Sheffield Town Hall

Sheffield Town Hall was opened by Queen Victoria on the afternoon of May 21, 1897, postponed from a year earlier, due to the death of Prince Henry of Battenberg, husband to Beatrice, her youngest child.

The story of the grand opening is remarkable because Queen Victoria completed the ceremony, and other duties in the city, without ever leaving her carriage.

On 23 September 1896, Victoria had surpassed George III as the longest-reigning monarch in British history (that distinction now going to our present Queen), but she requested that celebrations be delayed until 1897, to coincide with her Diamond Jubilee.

By this time, she was 77-years-old, much frailer, and her time spent in Sheffield was momentary.

The Town Hall opening was a disruption in her journey from Windsor to Balmoral, where she would celebrate her birthday and spend the summer holidays.

Because of this, she didn’t arrive in Sheffield until late afternoon, arriving at Sheffield Railway Station accompanied by Princess Christian and the Duke of Connaught.

The Royal party were met by the Mayor and Mayoress, the Duke of Norfolk, and his sister, Lady Mary Howard. From the station, a procession was led by the Chief Constable and his mounted police, and a troop of the 17th Lancers.

Thousands of cheering people lined the streets, waving flags, as the parade headed towards the principal entrance of the Town Hall on Pinstone Street, met by the Lord Chamberlain, Lord Lathom, who directed the ceremony.

At 5pm, Victoria remained in her carriage while the Recorder of Sheffield read an address, handed to her in a gold casket, specially made for the occasion by Mappin and Webb.

The Queen handed her reply to the Mayor, after which other addresses were presented by the Duke of Norfolk, on behalf of the Sheffield General Infirmary, by Sir Frederick Mappin, MP, on behalf of the Town Trustees, and by Mr Alexander Wilson, Master Cutler, representing the Cutlers’ Company.

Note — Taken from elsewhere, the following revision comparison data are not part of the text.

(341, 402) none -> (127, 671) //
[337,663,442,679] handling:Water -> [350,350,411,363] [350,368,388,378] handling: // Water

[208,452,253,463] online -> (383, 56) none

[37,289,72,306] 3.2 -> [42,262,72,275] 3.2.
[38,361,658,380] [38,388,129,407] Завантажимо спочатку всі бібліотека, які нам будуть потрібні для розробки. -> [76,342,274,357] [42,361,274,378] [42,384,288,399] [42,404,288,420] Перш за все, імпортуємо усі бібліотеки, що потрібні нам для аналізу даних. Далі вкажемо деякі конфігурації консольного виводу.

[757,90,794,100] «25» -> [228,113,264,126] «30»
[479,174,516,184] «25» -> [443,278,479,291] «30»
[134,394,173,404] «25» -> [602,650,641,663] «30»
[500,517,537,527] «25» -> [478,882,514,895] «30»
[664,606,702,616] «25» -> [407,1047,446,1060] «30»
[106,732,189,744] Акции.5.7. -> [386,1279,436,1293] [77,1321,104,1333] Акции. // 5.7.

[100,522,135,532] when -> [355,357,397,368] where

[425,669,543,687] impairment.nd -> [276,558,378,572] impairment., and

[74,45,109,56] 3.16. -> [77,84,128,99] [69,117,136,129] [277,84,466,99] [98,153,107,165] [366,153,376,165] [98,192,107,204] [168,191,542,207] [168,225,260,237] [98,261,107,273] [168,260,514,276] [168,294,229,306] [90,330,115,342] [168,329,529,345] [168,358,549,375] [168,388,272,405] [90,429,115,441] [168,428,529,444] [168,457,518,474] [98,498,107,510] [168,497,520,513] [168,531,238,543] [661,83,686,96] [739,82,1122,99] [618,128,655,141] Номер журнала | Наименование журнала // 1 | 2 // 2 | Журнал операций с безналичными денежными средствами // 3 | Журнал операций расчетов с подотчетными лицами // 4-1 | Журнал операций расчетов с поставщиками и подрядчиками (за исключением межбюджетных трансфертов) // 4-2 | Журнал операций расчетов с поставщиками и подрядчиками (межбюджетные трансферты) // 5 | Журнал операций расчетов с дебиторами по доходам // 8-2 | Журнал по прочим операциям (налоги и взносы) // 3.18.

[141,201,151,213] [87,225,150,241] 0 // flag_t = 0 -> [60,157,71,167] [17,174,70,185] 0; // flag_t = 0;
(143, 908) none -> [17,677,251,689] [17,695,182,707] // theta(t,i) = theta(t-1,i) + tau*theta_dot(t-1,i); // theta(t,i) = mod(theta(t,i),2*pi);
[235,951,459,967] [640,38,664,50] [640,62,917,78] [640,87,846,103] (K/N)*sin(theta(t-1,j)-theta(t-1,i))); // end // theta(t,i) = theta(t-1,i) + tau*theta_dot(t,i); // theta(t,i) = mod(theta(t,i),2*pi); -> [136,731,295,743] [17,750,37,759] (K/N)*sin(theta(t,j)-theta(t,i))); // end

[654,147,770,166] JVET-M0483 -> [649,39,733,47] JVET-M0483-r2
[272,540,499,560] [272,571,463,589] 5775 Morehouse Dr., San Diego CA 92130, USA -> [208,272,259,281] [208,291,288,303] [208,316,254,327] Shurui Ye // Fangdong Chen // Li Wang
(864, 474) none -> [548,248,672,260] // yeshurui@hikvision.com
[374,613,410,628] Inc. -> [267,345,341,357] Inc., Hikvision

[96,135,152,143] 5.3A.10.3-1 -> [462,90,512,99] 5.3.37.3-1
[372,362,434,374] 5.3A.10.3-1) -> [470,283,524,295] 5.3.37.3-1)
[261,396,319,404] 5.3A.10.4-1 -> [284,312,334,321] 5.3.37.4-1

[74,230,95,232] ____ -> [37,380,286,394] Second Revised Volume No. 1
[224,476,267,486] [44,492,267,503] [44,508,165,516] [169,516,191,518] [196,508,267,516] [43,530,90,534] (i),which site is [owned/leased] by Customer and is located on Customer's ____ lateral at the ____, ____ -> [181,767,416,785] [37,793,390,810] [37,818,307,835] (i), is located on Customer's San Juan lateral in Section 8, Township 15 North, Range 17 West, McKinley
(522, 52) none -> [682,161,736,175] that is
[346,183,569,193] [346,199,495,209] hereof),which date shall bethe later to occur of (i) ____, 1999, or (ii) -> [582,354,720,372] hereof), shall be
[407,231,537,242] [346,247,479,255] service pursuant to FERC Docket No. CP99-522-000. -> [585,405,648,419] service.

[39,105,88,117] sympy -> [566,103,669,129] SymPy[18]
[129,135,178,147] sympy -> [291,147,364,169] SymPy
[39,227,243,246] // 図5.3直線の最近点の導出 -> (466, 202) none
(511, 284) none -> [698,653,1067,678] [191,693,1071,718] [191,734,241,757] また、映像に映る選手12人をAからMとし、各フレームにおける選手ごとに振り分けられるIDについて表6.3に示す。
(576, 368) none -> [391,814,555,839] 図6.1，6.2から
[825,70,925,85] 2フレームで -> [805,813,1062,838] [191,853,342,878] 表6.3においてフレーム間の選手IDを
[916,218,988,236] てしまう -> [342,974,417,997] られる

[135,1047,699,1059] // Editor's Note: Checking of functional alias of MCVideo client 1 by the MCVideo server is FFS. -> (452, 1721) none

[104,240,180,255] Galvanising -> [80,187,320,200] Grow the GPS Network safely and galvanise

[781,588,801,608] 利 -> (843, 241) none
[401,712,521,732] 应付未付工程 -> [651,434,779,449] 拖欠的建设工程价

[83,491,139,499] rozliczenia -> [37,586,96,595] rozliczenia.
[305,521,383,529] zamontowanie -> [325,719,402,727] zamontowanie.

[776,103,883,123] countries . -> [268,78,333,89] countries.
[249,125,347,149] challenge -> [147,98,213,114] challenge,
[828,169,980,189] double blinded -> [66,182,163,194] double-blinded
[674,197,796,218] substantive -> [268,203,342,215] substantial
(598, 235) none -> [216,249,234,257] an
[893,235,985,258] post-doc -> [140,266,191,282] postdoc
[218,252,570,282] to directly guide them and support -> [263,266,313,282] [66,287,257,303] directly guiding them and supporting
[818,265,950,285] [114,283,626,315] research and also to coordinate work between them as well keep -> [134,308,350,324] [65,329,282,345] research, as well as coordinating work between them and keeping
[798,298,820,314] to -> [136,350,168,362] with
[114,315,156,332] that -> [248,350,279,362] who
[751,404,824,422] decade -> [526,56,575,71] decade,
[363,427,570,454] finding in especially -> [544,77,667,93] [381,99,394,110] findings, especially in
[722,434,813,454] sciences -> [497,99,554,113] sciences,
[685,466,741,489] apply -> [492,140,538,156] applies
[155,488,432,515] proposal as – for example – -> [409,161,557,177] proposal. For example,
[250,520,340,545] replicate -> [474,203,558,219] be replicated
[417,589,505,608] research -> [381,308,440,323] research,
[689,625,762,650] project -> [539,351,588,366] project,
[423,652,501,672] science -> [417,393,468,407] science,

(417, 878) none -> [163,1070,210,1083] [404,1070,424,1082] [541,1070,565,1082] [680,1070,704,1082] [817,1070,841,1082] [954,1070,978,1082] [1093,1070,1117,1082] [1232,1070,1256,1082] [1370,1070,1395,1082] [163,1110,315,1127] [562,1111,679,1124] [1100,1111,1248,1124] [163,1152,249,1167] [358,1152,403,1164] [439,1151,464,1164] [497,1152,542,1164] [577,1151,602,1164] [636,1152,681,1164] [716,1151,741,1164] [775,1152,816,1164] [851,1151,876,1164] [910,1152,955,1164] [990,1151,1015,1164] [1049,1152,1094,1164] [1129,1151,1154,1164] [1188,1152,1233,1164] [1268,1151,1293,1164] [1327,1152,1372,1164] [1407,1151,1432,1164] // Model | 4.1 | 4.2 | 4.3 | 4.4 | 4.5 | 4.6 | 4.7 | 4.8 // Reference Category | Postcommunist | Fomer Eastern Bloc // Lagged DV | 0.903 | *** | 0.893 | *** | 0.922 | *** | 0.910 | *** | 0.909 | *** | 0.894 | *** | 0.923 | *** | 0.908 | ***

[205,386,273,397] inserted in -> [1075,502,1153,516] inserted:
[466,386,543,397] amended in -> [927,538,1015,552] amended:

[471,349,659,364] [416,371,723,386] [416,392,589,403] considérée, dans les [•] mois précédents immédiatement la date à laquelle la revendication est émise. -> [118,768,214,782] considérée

The “golden key” (also by Mappin and Webb) was handed to Victoria, who inserted it into a detached lock, connected by electricity to the gates of the entrance. As she turned the key, the gates swung back as if by magic, and a flourish of trumpets announced that the Town Hall was open.

Afterwards, the Royal procession went to Norfolk Park, where fifty thousand schoolchildren had gathered by invitation of the Duke of Norfolk.

She then went to the Cyclops Steel and Iron Works, belonging to Charles Cammell and Company, where her carriage was drawn into a temporary shed in front of a mighty furnace. Here, the party held glass screens before their eyes, and watched the rolling of armour plate for the new battleship “Ocean”.

By 7.30 in the evening, Queen Victoria was speeding northwards by train to “gain strength for her approaching jubilee.”